“When I keep my focus on the solution and not on the problem, my attitude seems to lighten up! “Fear of people and of economic insecurity will leave us.”
This expression is one of the many Promises made to those of us who want to follow and live out the 12 Steps of Recovery in our daily lives. By doing so we are able to change the way we think, feel and act everyday of our lives. How is this possible you might ask? Well, for starters, you are given a dynamic action plan for your guide all the time, 24/7. That in itself is something that I had been looking for when I found myself locked down, in a corner, emotionally, spiritually and psychologically. I was in a hole and I knew I had to stop digging.
“My depression was my constant companion. There was no change. It was like a shadow that went anywhere and everywhere I went. It was then that I decided that I’d rather have security and hope as my daily companions. I’ve decided that I can choose between being depressed and being serene. Misery is an option. I know that since I have been in denial about my depression continually weighing me down for years, I am making a decision that I believe my faith in my abilities can cause me to feel differently about myself. My new life is trying to live without depression. The more I succumb to wanting to isolate myself and hunker down with my depression, the sicker I get. I know that I will find a new beginning by ridding myself of any fear that is oppressing me now, today. The only thing that can make me insecure is to slip back into that awful feeling of sadness and with the belief that I will never feel better. Now I also feel secure being back in contact with God, as I understand God, my Higher Power. My new faith in my Higher Power makes me fearless.”
A solution for me is to be part of a fellowship of men and women who are looking to have that same hope as did I more than 30 years ago. The solution came to me in a prepackaged format, Depressed Anonymous, a book which outlined how to live this new life, while simultaneously putting me on a path of hope. Not only have I stayed on this path these many years but I have given to others how they can have the same experiences as I have.

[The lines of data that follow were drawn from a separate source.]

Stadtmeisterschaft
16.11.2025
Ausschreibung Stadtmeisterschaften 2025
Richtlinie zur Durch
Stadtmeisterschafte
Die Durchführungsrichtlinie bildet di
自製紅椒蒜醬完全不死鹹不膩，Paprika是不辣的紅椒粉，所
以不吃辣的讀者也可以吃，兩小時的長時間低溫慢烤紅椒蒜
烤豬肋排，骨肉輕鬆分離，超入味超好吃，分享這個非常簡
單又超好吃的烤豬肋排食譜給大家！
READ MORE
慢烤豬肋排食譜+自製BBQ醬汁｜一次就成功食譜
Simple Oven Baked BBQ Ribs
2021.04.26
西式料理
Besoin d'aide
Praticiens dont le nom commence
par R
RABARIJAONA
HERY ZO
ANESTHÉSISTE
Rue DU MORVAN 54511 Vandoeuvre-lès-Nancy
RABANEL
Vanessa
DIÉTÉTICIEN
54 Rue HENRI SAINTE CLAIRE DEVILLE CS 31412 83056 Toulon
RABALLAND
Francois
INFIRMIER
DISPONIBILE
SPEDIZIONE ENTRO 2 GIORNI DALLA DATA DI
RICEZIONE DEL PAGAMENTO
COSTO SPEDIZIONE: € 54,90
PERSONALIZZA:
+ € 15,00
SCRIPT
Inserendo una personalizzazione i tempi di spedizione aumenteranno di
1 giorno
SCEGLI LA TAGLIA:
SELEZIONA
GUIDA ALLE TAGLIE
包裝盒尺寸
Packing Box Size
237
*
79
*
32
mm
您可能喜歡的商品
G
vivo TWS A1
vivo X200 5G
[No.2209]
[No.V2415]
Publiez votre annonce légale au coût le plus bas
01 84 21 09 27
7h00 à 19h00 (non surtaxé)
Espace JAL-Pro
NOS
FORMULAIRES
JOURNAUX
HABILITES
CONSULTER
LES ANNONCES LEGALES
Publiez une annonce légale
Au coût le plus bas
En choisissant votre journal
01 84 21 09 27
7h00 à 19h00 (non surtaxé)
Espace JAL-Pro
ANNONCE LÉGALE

I continue to share my gift with you, which is the “gift of my depression experience. Without this experience, my life would never have turned into the powerful reality that it is today. In fact, I am doing right now what I have been doing most of my adult life–sharing with hurting depressed people how there is hope and serenity.
The biggest gift is to know there are many Depressed Anonymous groups around the world who are willing to share with you their own stories of being set free from the chains of depression. We are a community of hope. Will you join us?